Kash’s Call #2: The Economic Recovery

My second prediction: the recovery will continue apace for another few months… but will start to die out by summer 2004.

Why? Put simply, I think that the bulk of the economic growth that we’re experiencing right now is due to the credit card binge that AB so aptly described yesterday. And that credit card binge will be coming to an end soon, without any source of economic growth to replace it.

We can divide the economy into four pieces, and consider each in turn.

1. Government taxing and spending (G and T, for those of you who’ve taken a course in macroeconomics): We haven’t quite maxed out on our national credit cards yet, but we’ve probably reached the peak of the current round of expansionary fiscal policy. Bush says he now wants to seriously rein in spending (though we’ll see about that). For sure, the tax cuts have largely come and gone by now. If the budget deficit starts to shrink mid-way through 2004 as it’s projected to, that implies a fiscal drag on the US economy. So G and T will start slowing the economy after the summer of 2004.

2. Consumer spending (C): Consumer spending has been rising like gangbusters (relative to everything else) over the past couple of years. But consumer debt is now at record levels (even if you look at payments/income instead of the gross level of debt), credit card defaults are at record levels, people have mortgaged their houses up to the hilt and already spent the proceeds, and the tax rebates and cuts will have been largely spent by May. That leaves one source for possible increased consumer spending: current income.
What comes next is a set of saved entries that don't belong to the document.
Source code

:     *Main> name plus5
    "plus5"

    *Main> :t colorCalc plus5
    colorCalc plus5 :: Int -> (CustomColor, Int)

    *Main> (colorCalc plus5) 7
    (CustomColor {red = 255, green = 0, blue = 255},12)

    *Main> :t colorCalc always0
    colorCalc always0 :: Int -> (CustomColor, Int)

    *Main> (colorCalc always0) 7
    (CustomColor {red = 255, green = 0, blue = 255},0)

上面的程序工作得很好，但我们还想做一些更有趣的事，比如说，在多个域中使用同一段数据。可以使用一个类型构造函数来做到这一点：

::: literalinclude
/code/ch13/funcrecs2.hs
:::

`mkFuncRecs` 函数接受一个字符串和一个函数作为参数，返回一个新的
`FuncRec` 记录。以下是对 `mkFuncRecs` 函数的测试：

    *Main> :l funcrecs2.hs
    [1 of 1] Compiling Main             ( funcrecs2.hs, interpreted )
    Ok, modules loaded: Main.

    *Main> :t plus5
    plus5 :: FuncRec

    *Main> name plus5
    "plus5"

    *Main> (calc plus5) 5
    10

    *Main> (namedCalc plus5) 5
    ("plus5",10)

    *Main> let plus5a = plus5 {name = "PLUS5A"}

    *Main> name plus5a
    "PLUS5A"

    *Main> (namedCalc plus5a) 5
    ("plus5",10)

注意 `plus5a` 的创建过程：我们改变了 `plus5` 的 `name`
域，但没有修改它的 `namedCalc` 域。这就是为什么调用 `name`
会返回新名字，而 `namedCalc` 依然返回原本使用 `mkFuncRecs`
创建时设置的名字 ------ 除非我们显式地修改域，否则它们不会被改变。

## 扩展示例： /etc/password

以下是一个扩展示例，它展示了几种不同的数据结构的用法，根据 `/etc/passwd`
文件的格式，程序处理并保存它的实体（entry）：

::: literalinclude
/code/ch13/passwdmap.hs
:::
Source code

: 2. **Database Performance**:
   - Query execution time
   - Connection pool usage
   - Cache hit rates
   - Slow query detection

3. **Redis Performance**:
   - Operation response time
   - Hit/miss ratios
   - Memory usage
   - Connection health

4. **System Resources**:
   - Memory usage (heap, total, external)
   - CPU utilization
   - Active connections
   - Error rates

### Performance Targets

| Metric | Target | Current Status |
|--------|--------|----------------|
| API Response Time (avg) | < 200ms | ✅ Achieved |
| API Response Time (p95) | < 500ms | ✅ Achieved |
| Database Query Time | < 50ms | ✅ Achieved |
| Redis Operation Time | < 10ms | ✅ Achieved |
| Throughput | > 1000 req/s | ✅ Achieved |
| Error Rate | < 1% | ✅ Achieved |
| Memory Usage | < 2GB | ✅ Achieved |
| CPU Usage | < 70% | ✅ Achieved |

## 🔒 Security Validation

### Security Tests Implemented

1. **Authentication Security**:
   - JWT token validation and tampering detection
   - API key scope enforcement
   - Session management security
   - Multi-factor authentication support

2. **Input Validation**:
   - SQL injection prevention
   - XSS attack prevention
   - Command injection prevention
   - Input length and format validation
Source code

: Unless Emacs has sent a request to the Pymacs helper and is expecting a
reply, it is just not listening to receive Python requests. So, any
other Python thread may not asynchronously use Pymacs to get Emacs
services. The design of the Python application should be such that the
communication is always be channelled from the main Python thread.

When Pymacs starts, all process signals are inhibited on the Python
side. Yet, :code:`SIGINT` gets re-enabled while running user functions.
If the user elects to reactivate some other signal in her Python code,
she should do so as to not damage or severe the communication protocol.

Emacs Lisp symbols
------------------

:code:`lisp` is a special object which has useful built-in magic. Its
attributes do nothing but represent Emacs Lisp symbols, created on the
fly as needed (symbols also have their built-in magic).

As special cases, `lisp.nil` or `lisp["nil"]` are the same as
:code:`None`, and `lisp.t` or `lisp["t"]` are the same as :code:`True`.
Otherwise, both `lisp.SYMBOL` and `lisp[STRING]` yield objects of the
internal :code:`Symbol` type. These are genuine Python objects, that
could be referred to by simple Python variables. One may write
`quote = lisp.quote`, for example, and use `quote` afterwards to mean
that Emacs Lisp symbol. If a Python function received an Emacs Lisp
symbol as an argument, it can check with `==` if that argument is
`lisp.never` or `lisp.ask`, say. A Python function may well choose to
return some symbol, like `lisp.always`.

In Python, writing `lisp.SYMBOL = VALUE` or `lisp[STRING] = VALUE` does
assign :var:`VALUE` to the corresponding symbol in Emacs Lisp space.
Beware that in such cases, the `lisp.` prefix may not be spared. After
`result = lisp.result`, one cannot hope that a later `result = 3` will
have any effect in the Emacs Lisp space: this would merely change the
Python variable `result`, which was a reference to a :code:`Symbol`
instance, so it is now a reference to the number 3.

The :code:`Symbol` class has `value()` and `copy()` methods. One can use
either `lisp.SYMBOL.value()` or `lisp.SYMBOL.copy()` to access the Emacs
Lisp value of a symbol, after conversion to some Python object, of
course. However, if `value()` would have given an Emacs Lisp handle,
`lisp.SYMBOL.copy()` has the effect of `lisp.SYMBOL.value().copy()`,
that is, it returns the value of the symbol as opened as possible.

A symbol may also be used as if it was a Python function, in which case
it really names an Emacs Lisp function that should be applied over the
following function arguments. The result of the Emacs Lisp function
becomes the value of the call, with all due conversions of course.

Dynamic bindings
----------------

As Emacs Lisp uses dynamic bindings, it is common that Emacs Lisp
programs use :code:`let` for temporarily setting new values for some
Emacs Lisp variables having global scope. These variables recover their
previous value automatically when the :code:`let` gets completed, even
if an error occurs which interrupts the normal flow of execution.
But since my prediction is for a slowdown in the economy this summer, that implies a slowdown in consumer spending, too. So C doesn’t help the economy, and probably starts hurting it later this year.

3. Business spending (I): Yes, there’s a bit of pent-up demand for business spending to replace old equipment, but not much. The things that worry me hear are 1) corporate debt, which is still historically very high (though not quite as high as in 2001); and 2) excess capacity. Firms are wallowing in tons of excess capacity. Until that starts to get used up, businesses will not undertake further major expansions. So I will not provide a sustainable source of economic growth in the next year.

4. Foreign trade (X and M): Here we have the one real possibility for help. Thanks to the falling dollar, we may see some pick-up in exports. However, I don’t expect it to be a big one, for a couple of reasons. 1) It takes a long time for a fall in the dollar to translate into a major change in trade – like 2 or 3 years; 2) US exports depend not only on prices, but also on how much income the rest of the world has. With pretty sluggish economic growth around the world, there’s a big question mark about that; 3) Fundamentally, the US is not going to have an improving trade balance until it starts saving more and spending less as a country. In the absence of the latter, the fall in the dollar will just be offset by an increase in export prices and a fall in import prices, keeping US trade about where it is now. So X and M will not provide a big stimulus to the US economy this year.

Add it all together, and what do you get? Continued growth for a few more months, perhaps, but tapering off in the second half of the year.